3. Treat governance as an enabler, not a gatekeeper 

AI is only as good as the data it runs on. Pharma organizations must shift from data custodianship to data connectivity—breaking down silos across functions like commercial and clinical. Joe underscored the need to challenge long-held compliance assumptions. Johanna added that governance must evolve to promote access and usability, not just control—ensuring the right people have the right data at the right time. 

4. Know when to build—and when to partner 

New technologies are arriving faster than most enterprises can absorb. Joe highlighted the growing need to align with infrastructure and platform leaders rather than reinventing the wheel. Offloading complexity to trusted partners allows pharma companies to focus on their differentiators while maintaining speed and trust as agentic AI and probabilistic workflows become more prevalent. 
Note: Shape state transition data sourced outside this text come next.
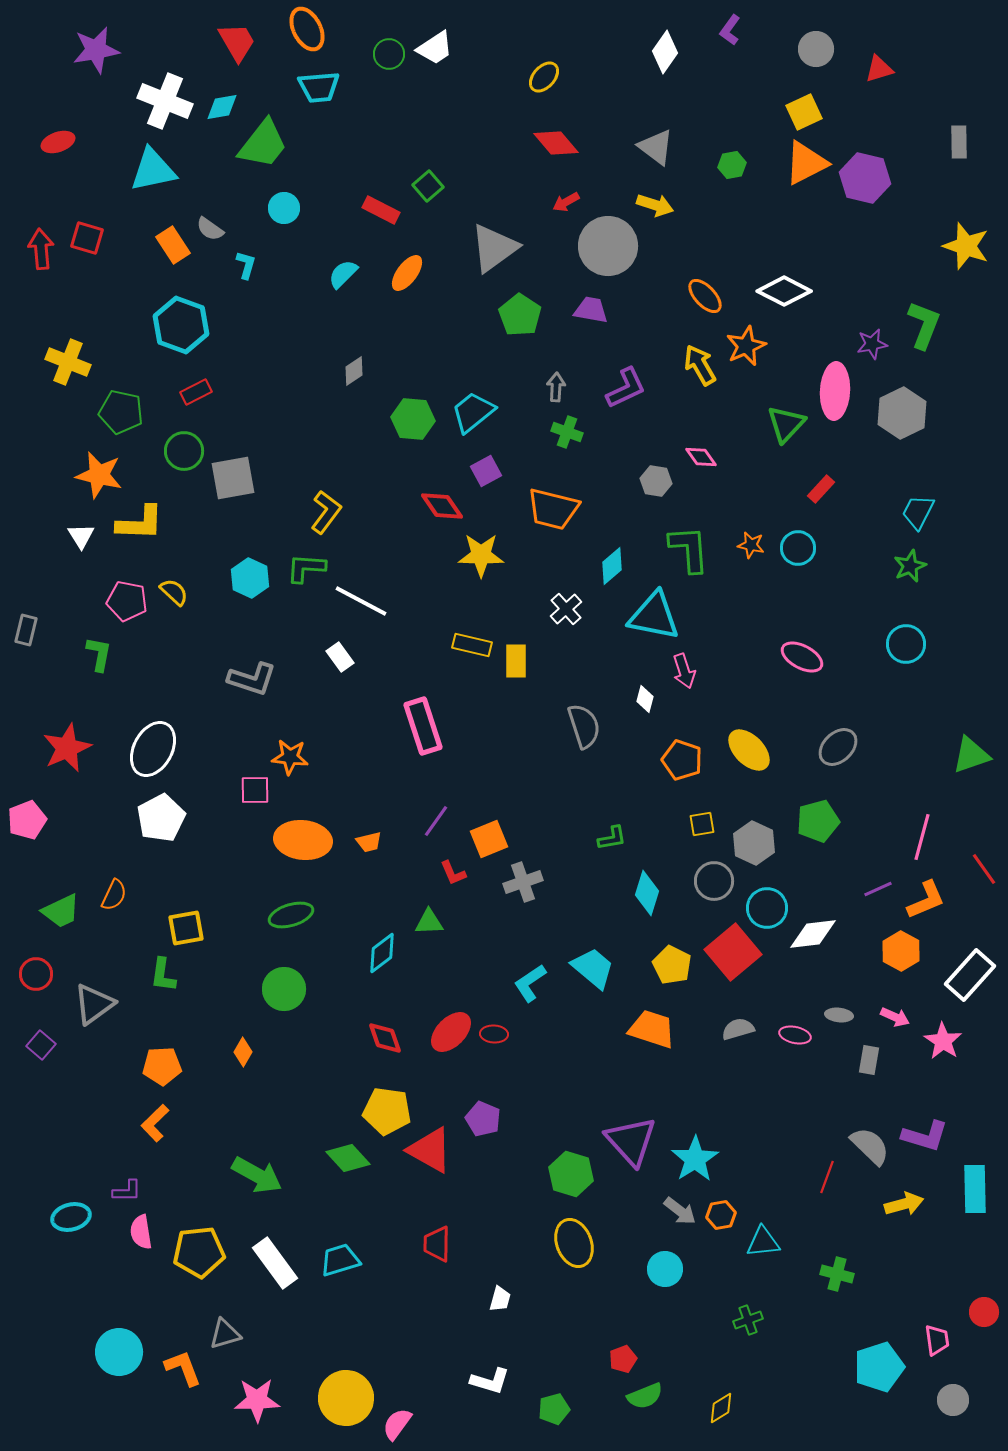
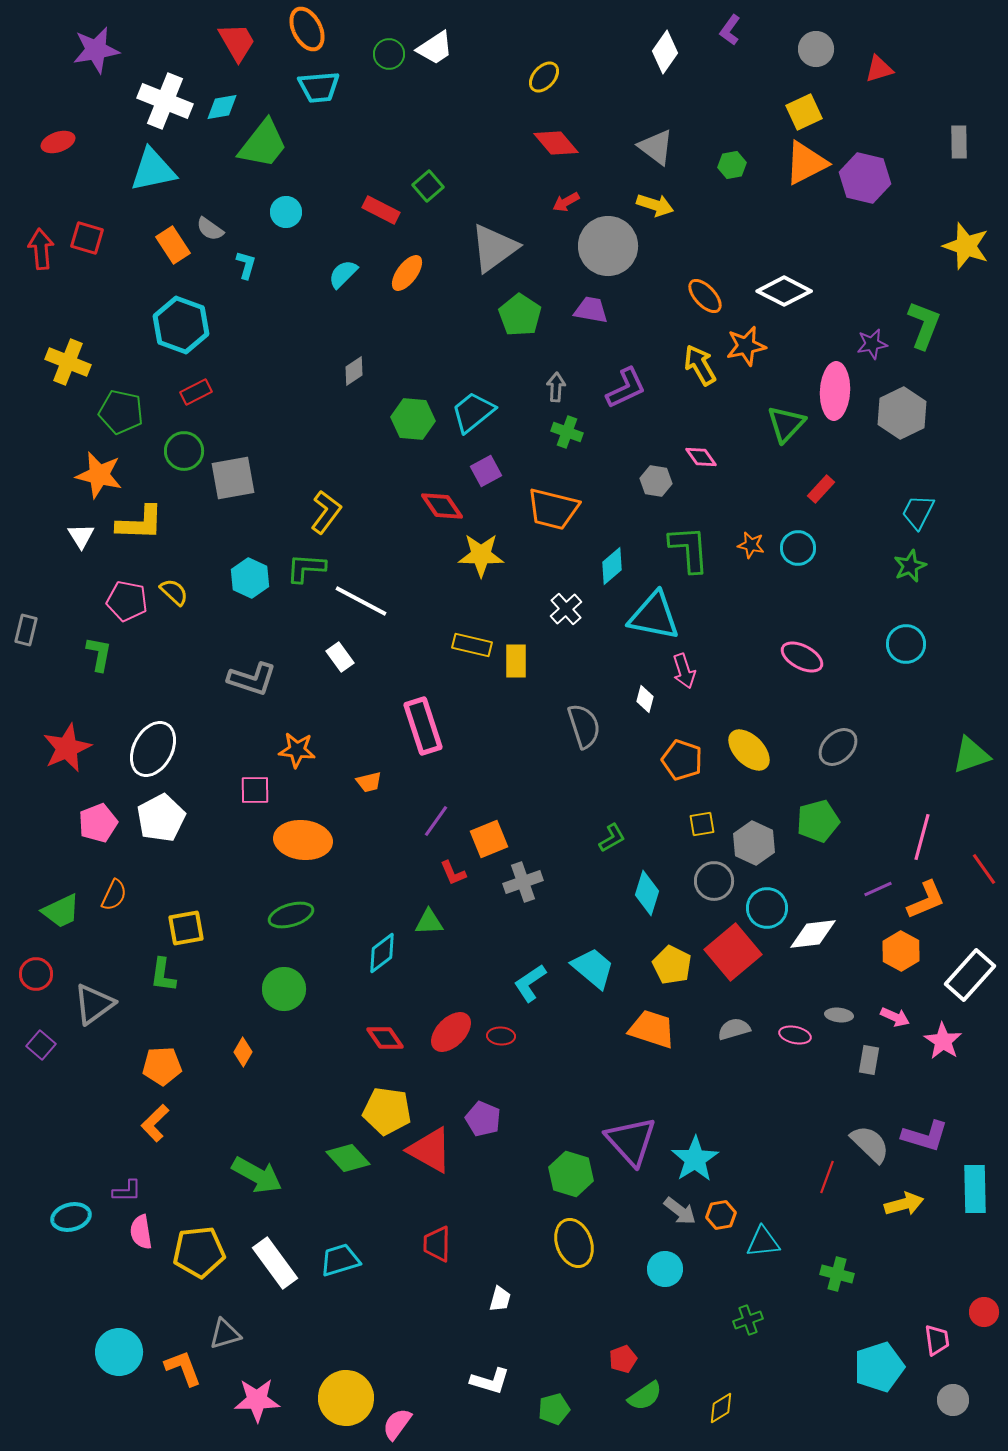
cyan circle at (284, 208): moved 2 px right, 4 px down
orange star at (746, 346): rotated 12 degrees clockwise
orange star at (290, 757): moved 7 px right, 7 px up
pink pentagon at (27, 820): moved 71 px right, 3 px down
green L-shape at (612, 838): rotated 20 degrees counterclockwise
orange trapezoid at (369, 842): moved 60 px up
gray semicircle at (738, 1029): moved 4 px left
red ellipse at (494, 1034): moved 7 px right, 2 px down
red diamond at (385, 1038): rotated 15 degrees counterclockwise
gray semicircle at (870, 1146): moved 2 px up
green semicircle at (645, 1396): rotated 12 degrees counterclockwise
5. Rethink operating models to unlock cross-functional value 

Legacy org models—often built around function-first priorities or protective data silos—are no longer fit for purpose. Johanna pointed out that many of these models are rooted in what she calls "ego architecture," where decisions are made to preserve control rather than create value. As demands on speed, collaboration, and adaptability increase, organizations need to redesign workflows and governance to support enterprise-wide problem-solving and shared accountability. 

Panel discussion 

Pharma 2025 also hosted a panel discussion titled AI: From promise to practice, moderated by Chetak Buaria, VP, global commercial operations, oncology, Merck Healthcare, and featuring Jörg Schüttrumpf, chief scientific innovation officer, Grifols, Alyssa Fenoglio, VP, global head of digital commercial, Teva Pharmaceuticals,  Joe Ferraro, VP product, life sciences cloud, Salesforce, and Johanna DeYoung, managing director, life sciences, Slalom. They explored how AI is shifting from experimentation to enterprise-wide transformation in pharma, with technologies like agentic AI  reshaping workflows, reducing operational friction, and enabling faster, more personalized innovation across R&D and commercial operations. 
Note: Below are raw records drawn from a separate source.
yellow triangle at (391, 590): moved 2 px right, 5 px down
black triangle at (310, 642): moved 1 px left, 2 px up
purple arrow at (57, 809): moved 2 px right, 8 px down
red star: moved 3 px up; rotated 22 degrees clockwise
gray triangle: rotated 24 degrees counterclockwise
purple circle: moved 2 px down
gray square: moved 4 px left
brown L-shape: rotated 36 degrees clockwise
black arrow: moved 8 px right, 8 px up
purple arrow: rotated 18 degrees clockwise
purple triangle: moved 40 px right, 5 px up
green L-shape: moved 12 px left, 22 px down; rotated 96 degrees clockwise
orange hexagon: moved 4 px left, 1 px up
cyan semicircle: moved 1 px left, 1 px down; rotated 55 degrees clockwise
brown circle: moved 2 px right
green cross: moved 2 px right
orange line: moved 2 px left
Pressed for time? Here’s what you need to know:  

1. Scale beyond pilots: Embedding AI across functions is the next frontier 

The pharma industry is shifting from experimentation to enterprise AI. "We're already beyond the hype," noted Alyssa Fenoglio, global head of digital commercial at Teva Pharmaceuticals. "When we look across industries, 75% of companies are already embedding AI or gen AI in some part of their business. We just hit 500 million weekly users of ChatGPT last month." 
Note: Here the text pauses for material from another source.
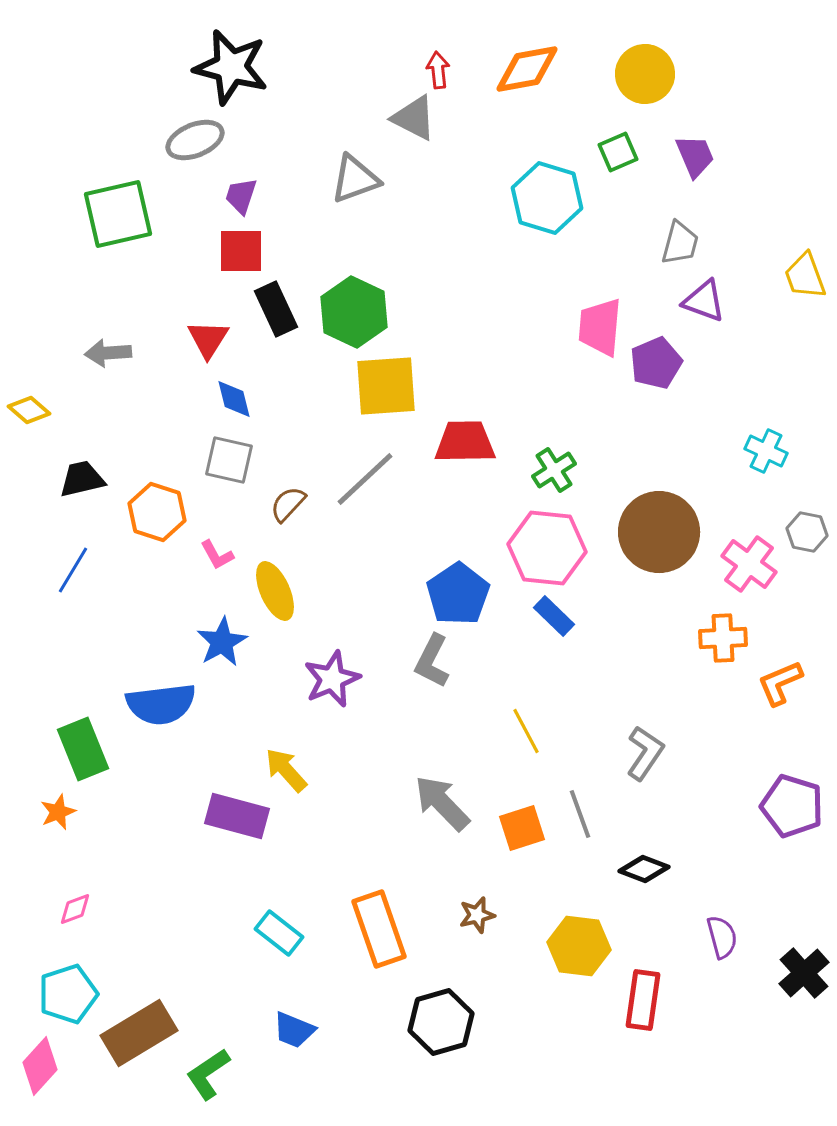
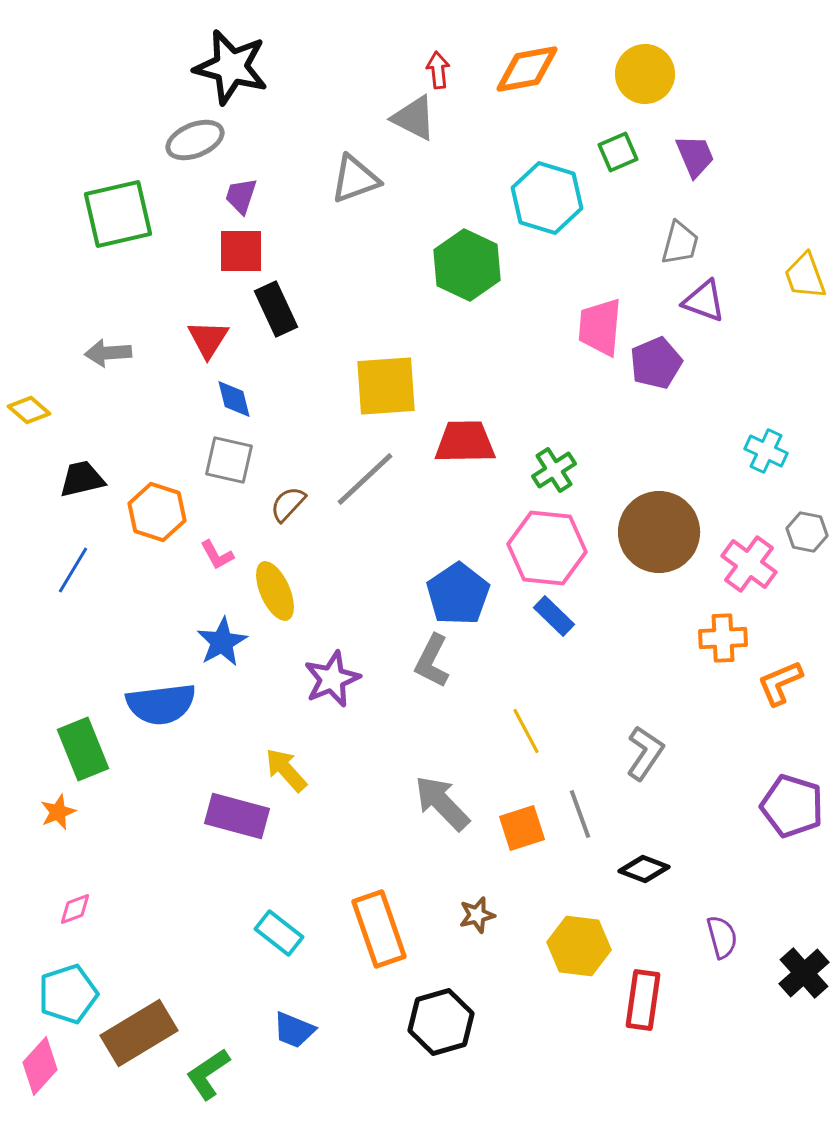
green hexagon at (354, 312): moved 113 px right, 47 px up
2. Prioritize measurable use cases to drive commercial outcomes 

AI is most impactful when tied directly to business problems. At Teva, the team used AI to uncover revenue missed between pharmacy sales visits. “We identified a problem... and created an AI model that produced personalized recommendations for upselling and cross-selling,” said Fenoglio. 

3. Accelerate scientific discovery through AI-powered R&D 

AI is enabling breakthroughs in complexity and scale. “In R&D, AI makes a qualitative jump. You can do things you couldn’t do before,” said Jörg Schüttrumpf, chief scientific innovation officer at Grifols, describing retrospective analysis models that detect disease signals years before symptoms emerge. 

4. Build AI on a strong foundation of connected, trusted data 

“We need to move from custodians of data to connectors of data so data sets can flow across functions and departments,” said Slalom’s Johanna DeYoung. A unified data infrastructure—interoperable, real-time, and well-governed—is critical to enterprise-scale success. 

5. Innovation only sticks when culture is ready for change 

“It’s all about people. That’s our biggest barrier to success and our key to success,” said Alyssa Fenoglio, emphasizing that mindsets and behaviors—not just tools—determine AI’s staying power. Joe Ferraro from Salesforce added that success depends on creating space for experimentation tied to business value.